** Opening Material supplied block **

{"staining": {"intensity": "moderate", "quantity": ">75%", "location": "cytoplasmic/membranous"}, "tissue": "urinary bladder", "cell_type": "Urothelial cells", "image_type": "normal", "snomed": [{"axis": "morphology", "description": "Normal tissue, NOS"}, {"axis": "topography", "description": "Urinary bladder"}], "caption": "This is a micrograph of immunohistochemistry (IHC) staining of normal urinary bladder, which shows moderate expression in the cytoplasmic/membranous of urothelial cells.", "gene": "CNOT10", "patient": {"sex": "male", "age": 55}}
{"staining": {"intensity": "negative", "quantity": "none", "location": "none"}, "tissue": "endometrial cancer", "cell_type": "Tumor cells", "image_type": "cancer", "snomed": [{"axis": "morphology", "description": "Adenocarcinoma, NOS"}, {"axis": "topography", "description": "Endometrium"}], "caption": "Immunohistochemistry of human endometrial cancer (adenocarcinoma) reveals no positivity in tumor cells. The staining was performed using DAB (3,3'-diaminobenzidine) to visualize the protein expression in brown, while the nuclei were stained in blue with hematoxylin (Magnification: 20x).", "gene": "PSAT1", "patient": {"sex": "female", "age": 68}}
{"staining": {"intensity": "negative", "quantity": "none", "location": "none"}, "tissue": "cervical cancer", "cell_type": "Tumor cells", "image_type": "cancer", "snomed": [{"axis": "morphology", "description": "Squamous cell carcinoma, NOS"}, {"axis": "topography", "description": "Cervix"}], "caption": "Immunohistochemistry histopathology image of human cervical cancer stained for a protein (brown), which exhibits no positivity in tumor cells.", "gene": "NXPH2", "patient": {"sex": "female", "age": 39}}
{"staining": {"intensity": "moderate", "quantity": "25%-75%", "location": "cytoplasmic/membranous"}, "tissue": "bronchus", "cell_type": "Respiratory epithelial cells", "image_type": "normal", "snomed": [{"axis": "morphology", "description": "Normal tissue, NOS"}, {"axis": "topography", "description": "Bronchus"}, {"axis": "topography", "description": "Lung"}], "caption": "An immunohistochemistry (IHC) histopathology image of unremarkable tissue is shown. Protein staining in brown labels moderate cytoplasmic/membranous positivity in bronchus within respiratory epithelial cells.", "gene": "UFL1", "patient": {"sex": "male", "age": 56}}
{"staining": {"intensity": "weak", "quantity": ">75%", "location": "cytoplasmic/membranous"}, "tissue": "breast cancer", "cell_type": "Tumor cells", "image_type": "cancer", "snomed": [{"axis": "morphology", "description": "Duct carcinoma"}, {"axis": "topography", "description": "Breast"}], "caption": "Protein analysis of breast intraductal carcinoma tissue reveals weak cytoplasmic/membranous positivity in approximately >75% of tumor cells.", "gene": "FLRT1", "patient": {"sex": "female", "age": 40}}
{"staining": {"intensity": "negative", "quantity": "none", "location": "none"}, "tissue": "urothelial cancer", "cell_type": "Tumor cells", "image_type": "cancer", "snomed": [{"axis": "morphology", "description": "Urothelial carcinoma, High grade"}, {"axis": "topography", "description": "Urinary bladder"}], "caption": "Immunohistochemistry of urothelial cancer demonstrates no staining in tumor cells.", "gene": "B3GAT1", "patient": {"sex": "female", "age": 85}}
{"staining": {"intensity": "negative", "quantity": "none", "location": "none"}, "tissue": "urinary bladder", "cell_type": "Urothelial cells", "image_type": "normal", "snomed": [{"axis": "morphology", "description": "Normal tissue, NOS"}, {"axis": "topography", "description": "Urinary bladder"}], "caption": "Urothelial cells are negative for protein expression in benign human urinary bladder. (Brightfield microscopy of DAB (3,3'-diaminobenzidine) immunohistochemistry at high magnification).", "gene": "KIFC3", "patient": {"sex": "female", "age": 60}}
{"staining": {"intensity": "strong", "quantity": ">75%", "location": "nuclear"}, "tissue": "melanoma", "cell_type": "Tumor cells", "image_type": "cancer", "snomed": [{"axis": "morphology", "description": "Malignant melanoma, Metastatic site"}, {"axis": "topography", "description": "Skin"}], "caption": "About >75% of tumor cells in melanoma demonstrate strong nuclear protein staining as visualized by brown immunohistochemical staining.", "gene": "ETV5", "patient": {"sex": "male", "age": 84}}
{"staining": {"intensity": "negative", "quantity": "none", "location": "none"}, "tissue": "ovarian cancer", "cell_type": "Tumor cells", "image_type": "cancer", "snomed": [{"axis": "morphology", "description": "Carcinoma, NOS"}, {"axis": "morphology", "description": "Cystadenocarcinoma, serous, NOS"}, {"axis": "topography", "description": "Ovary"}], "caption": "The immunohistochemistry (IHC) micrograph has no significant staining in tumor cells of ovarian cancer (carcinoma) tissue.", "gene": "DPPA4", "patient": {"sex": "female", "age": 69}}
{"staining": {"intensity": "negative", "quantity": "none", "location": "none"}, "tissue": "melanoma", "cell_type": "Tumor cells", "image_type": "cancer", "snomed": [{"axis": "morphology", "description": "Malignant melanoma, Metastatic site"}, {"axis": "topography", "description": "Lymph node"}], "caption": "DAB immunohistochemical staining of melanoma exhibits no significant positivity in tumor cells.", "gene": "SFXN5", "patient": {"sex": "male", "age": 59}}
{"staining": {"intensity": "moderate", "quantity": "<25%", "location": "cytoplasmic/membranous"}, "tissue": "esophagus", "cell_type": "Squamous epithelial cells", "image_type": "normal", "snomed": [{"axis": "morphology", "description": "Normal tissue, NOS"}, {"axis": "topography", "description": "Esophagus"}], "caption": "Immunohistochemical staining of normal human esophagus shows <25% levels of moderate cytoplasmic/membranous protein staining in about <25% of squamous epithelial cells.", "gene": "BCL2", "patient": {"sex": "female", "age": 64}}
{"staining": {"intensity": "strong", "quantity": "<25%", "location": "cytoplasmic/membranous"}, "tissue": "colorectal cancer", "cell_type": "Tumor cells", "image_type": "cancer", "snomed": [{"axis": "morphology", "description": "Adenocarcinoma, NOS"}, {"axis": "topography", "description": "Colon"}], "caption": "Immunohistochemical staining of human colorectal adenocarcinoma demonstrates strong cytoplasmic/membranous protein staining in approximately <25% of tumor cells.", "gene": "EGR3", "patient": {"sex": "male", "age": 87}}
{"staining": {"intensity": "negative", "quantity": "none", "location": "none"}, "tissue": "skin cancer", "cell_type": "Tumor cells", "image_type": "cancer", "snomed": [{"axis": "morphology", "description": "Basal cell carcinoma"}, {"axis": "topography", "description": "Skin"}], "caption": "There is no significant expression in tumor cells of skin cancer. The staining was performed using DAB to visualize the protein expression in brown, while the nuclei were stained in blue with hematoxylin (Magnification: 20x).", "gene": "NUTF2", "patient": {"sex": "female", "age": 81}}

** Closing Material supplied block **

Exercise description ::
Above are some records; copy exactly the lines from the one with "immunohistochemistry (IHC) micrograph" through the one with "staining of melanoma", both included, and no others.

Response box ::
{"staining": {"intensity": "negative", "quantity": "none", "location": "none"}, "tissue": "ovarian cancer", "cell_type": "Tumor cells", "image_type": "cancer", "snomed": [{"axis": "morphology", "description": "Carcinoma, NOS"}, {"axis": "morphology", "description": "Cystadenocarcinoma, serous, NOS"}, {"axis": "topography", "description": "Ovary"}], "caption": "The immunohistochemistry (IHC) micrograph has no significant staining in tumor cells of ovarian cancer (carcinoma) tissue.", "gene": "DPPA4", "patient": {"sex": "female", "age": 69}}
{"staining": {"intensity": "negative", "quantity": "none", "location": "none"}, "tissue": "melanoma", "cell_type": "Tumor cells", "image_type": "cancer", "snomed": [{"axis": "morphology", "description": "Malignant melanoma, Metastatic site"}, {"axis": "topography", "description": "Lymph node"}], "caption": "DAB immunohistochemical staining of melanoma exhibits no significant positivity in tumor cells.", "gene": "SFXN5", "patient": {"sex": "male", "age": 59}}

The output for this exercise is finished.